REQUIRED WORK:
Print everything from the line that contains "150: (476, 303)" down to the line that contains "86: (2, 242)", both included, with each line reproduced verbatim.

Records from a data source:
Content starts

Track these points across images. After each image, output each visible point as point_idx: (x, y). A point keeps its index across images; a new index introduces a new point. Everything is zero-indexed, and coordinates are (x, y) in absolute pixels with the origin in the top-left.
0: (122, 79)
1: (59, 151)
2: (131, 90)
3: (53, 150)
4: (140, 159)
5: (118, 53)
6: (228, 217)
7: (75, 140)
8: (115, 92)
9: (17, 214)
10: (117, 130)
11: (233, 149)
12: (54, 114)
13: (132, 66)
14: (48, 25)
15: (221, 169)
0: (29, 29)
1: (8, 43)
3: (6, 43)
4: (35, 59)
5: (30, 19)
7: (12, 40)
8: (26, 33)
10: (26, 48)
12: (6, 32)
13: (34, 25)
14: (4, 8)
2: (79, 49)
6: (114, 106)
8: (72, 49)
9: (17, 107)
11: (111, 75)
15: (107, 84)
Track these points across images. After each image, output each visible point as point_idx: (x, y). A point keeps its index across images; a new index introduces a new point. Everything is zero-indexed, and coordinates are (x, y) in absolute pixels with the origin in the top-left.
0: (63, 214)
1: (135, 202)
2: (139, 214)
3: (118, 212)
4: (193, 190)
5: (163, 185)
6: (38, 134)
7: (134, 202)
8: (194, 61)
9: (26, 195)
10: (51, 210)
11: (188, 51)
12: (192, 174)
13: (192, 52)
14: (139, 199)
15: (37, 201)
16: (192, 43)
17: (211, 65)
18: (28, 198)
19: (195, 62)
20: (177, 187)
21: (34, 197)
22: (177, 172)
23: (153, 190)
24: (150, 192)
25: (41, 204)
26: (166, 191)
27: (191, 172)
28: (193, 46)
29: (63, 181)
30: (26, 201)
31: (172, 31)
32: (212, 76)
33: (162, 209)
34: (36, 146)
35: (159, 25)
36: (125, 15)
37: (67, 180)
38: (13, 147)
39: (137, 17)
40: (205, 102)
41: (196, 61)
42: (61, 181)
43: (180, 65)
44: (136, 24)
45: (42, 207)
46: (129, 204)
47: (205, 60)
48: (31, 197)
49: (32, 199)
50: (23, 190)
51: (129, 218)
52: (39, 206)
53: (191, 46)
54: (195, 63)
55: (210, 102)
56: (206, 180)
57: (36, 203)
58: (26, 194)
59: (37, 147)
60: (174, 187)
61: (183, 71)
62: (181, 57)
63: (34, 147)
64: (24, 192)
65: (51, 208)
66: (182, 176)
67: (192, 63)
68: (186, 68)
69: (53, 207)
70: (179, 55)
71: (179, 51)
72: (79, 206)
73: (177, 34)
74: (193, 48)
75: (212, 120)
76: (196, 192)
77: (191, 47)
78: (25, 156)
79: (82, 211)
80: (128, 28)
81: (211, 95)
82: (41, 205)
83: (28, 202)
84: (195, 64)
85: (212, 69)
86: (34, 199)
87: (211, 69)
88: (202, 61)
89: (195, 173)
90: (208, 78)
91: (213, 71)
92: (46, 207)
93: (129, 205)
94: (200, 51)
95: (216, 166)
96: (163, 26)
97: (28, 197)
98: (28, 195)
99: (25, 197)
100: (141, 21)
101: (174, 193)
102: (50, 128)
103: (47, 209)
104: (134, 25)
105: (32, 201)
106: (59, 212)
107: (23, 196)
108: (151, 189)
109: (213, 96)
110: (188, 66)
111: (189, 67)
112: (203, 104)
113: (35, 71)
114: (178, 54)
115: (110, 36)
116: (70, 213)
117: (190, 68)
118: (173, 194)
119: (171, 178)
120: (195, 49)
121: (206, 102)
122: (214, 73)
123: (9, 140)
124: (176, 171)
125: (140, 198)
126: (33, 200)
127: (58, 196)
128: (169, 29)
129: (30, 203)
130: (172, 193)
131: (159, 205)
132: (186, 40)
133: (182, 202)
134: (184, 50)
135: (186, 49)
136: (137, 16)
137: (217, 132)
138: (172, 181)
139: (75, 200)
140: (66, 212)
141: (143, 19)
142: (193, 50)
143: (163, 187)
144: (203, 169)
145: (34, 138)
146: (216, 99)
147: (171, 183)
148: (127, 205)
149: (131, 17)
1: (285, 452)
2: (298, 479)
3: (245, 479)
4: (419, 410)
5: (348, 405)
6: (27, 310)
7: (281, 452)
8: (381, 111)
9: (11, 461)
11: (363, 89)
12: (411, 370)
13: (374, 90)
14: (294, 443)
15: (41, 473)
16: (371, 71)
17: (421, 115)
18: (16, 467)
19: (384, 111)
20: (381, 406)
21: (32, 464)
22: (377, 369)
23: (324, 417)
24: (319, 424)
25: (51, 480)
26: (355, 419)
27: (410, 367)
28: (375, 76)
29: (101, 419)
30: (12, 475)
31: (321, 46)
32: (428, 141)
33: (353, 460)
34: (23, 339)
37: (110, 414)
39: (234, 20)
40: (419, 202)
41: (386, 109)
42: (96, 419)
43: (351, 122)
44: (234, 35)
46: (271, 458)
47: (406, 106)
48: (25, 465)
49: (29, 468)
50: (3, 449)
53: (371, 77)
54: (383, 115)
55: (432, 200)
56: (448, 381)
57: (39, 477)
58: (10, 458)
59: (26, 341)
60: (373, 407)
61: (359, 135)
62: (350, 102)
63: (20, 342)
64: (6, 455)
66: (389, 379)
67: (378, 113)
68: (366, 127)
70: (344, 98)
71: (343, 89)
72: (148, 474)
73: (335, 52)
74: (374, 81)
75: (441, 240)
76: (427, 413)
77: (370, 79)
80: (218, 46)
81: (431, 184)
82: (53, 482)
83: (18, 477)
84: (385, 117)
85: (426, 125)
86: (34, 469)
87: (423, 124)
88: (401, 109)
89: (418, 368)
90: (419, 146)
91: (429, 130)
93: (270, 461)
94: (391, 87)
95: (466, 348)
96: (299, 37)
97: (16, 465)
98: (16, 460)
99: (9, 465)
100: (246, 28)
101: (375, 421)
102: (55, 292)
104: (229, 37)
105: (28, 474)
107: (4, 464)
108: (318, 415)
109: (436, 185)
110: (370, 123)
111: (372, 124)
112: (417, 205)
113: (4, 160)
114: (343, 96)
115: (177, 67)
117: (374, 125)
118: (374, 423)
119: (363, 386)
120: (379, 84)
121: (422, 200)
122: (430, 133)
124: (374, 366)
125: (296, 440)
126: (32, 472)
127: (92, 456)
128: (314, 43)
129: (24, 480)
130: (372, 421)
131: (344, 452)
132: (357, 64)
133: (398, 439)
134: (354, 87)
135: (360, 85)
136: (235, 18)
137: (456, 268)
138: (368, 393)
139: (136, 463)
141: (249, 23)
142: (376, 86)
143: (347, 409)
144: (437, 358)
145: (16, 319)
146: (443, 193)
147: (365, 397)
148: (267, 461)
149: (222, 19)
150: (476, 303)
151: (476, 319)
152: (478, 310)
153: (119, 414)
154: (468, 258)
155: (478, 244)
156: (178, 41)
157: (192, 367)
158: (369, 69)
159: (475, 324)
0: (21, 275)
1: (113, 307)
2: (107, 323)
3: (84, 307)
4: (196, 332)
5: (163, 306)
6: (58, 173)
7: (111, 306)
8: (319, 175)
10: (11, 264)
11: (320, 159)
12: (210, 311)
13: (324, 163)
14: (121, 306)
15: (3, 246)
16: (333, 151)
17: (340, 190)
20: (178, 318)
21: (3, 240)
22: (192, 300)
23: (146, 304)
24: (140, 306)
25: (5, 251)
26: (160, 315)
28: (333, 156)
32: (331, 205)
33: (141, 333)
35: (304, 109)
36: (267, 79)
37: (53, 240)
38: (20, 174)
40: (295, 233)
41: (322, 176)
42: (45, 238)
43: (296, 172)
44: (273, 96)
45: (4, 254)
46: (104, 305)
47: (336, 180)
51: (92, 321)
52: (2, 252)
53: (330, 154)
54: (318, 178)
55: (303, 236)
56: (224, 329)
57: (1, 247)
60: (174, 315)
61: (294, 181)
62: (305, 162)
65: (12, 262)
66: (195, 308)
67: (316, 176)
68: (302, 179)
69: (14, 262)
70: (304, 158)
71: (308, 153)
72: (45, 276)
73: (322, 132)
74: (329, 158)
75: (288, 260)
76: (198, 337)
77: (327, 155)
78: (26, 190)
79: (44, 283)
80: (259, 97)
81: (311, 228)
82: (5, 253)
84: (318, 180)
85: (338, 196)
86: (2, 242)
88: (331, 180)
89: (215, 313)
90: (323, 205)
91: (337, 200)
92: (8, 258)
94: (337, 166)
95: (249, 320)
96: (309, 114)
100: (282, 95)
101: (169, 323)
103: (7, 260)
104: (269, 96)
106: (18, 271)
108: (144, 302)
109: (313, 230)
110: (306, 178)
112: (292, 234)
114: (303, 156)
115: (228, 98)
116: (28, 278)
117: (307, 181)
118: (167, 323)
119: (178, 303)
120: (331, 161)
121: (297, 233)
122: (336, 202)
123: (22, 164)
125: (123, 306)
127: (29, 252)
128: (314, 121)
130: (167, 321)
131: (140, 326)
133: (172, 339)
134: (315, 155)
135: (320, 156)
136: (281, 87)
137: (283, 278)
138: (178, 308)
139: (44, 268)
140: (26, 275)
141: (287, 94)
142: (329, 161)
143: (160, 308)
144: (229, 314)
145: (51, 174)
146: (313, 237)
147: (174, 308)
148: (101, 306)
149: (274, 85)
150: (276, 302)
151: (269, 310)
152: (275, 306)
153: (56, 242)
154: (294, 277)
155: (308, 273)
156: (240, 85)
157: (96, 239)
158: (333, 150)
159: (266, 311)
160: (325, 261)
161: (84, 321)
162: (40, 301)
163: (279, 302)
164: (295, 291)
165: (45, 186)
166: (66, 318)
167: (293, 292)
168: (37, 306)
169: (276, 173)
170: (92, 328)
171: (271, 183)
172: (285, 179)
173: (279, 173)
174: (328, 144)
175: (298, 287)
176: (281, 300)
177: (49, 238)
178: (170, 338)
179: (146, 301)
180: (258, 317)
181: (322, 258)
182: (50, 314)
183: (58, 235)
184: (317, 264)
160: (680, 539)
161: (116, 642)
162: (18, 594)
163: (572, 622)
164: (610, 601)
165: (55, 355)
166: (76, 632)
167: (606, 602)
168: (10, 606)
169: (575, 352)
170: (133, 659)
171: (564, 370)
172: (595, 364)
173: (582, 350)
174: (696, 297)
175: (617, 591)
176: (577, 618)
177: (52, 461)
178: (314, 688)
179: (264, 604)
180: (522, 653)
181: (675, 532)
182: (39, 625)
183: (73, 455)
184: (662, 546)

Content ends
Content starts

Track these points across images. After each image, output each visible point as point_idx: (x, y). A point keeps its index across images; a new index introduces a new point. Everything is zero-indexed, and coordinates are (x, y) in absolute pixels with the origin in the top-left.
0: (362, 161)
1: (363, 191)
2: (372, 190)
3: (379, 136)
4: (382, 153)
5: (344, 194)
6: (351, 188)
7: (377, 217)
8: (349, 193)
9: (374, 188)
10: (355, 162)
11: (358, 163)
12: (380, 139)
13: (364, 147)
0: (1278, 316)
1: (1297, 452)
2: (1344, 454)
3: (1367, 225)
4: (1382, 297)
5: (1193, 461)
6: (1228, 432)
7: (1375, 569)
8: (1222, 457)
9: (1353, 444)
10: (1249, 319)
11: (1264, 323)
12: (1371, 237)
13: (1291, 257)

Content ends
Content starts

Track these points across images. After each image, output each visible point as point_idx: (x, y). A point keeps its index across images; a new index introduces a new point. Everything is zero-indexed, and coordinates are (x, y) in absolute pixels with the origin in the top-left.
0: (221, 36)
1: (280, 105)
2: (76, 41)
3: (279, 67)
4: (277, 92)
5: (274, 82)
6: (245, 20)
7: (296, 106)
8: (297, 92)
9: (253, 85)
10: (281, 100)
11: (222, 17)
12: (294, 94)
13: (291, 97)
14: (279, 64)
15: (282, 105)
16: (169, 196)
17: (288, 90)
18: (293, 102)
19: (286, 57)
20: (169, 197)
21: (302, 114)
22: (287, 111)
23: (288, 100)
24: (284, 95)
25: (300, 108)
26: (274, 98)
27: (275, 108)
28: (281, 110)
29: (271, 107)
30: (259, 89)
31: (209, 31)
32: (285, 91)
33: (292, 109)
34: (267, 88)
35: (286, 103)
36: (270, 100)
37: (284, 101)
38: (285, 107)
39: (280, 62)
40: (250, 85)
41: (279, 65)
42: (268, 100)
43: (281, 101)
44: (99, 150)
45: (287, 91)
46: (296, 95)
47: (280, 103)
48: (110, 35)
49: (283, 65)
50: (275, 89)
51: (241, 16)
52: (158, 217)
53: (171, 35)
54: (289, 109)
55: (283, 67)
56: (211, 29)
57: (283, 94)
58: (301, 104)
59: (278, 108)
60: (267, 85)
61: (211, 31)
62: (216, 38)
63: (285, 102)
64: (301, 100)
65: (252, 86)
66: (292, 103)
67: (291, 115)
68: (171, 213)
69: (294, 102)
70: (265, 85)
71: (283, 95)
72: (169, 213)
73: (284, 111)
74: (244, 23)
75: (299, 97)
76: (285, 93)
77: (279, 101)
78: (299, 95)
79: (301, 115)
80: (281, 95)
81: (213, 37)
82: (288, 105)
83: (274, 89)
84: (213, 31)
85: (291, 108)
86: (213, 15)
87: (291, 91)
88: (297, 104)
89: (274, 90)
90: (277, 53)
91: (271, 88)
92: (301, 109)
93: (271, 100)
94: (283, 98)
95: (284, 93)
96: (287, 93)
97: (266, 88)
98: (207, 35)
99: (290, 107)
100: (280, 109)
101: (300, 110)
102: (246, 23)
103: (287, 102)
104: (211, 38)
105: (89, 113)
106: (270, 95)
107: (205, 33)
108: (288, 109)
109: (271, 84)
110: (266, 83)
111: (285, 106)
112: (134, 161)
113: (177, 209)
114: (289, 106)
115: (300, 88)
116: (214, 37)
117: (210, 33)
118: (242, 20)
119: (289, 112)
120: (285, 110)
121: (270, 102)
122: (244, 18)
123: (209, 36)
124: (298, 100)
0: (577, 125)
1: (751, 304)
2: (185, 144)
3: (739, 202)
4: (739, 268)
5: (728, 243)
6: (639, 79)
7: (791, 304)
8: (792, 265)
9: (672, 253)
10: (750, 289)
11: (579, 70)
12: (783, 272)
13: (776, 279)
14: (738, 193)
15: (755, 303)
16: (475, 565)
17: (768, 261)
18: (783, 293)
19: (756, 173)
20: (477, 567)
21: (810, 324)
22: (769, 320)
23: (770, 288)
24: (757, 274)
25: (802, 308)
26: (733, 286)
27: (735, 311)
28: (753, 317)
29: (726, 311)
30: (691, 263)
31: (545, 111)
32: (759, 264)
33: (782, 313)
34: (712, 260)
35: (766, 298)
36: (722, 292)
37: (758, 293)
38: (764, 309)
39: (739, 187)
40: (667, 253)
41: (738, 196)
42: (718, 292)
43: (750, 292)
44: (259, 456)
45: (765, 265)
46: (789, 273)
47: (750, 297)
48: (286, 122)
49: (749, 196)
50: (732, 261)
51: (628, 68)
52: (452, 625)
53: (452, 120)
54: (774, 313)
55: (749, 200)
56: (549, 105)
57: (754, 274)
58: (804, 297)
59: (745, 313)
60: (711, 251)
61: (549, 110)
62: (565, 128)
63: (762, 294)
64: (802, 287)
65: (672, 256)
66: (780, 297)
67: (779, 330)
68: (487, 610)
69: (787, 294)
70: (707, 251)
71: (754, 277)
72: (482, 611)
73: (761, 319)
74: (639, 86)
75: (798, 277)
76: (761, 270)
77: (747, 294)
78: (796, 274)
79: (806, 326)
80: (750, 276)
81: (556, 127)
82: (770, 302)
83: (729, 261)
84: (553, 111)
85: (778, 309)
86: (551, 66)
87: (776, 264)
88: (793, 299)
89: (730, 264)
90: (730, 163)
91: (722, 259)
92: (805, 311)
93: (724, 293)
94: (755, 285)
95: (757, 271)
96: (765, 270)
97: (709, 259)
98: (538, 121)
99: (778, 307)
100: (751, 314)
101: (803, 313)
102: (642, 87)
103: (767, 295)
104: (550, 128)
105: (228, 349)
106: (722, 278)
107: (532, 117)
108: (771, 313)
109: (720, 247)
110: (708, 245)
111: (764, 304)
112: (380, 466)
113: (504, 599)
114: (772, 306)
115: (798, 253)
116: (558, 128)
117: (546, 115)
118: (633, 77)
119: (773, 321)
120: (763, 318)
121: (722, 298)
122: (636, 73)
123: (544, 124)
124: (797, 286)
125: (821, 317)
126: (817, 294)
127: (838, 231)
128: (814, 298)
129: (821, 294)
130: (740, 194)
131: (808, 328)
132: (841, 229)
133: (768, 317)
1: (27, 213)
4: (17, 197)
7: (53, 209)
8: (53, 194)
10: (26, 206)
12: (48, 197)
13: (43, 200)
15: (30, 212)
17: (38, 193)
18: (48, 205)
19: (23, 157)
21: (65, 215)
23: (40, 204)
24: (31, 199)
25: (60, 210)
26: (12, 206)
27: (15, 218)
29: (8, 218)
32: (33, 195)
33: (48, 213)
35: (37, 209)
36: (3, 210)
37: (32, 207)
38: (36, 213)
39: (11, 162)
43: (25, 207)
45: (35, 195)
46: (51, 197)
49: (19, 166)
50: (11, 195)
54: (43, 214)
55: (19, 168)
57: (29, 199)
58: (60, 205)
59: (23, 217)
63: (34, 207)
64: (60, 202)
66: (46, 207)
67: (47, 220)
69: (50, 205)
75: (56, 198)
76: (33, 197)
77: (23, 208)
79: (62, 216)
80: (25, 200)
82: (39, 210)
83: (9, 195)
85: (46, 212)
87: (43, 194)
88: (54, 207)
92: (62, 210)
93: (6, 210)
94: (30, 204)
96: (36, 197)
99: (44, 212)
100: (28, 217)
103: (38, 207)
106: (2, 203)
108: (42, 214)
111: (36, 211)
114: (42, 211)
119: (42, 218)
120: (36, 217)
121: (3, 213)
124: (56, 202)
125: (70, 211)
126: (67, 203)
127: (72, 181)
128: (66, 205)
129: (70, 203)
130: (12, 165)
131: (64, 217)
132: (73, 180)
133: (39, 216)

Content ends

EXERCISE RESPONSE:
150: (476, 303)
151: (476, 319)
152: (478, 310)
153: (119, 414)
154: (468, 258)
155: (478, 244)
156: (178, 41)
157: (192, 367)
158: (369, 69)
159: (475, 324)
0: (21, 275)
1: (113, 307)
2: (107, 323)
3: (84, 307)
4: (196, 332)
5: (163, 306)
6: (58, 173)
7: (111, 306)
8: (319, 175)
10: (11, 264)
11: (320, 159)
12: (210, 311)
13: (324, 163)
14: (121, 306)
15: (3, 246)
16: (333, 151)
17: (340, 190)
20: (178, 318)
21: (3, 240)
22: (192, 300)
23: (146, 304)
24: (140, 306)
25: (5, 251)
26: (160, 315)
28: (333, 156)
32: (331, 205)
33: (141, 333)
35: (304, 109)
36: (267, 79)
37: (53, 240)
38: (20, 174)
40: (295, 233)
41: (322, 176)
42: (45, 238)
43: (296, 172)
44: (273, 96)
45: (4, 254)
46: (104, 305)
47: (336, 180)
51: (92, 321)
52: (2, 252)
53: (330, 154)
54: (318, 178)
55: (303, 236)
56: (224, 329)
57: (1, 247)
60: (174, 315)
61: (294, 181)
62: (305, 162)
65: (12, 262)
66: (195, 308)
67: (316, 176)
68: (302, 179)
69: (14, 262)
70: (304, 158)
71: (308, 153)
72: (45, 276)
73: (322, 132)
74: (329, 158)
75: (288, 260)
76: (198, 337)
77: (327, 155)
78: (26, 190)
79: (44, 283)
80: (259, 97)
81: (311, 228)
82: (5, 253)
84: (318, 180)
85: (338, 196)
86: (2, 242)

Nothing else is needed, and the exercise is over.